--- DATA Enclosed Below ---
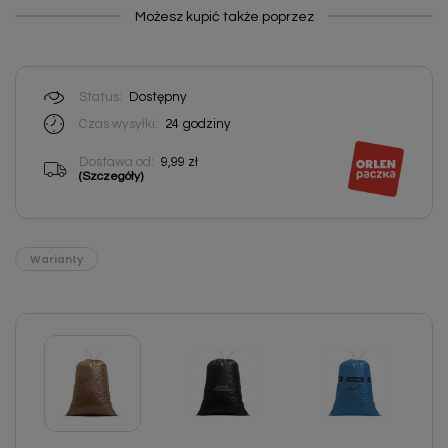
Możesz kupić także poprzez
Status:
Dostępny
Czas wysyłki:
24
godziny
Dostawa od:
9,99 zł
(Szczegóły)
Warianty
--- End of Enclosed DATA ---
• WRITTEN TASK: Reproduce the text lines of the records above without changing any word or line break, and leave the pictures out.

• YOUR SOLUTION:
Możesz kupić także poprzez
Status:
Dostępny
Czas wysyłki:
24
godziny
Dostawa od:
9,99 zł
(Szczegóły)
Warianty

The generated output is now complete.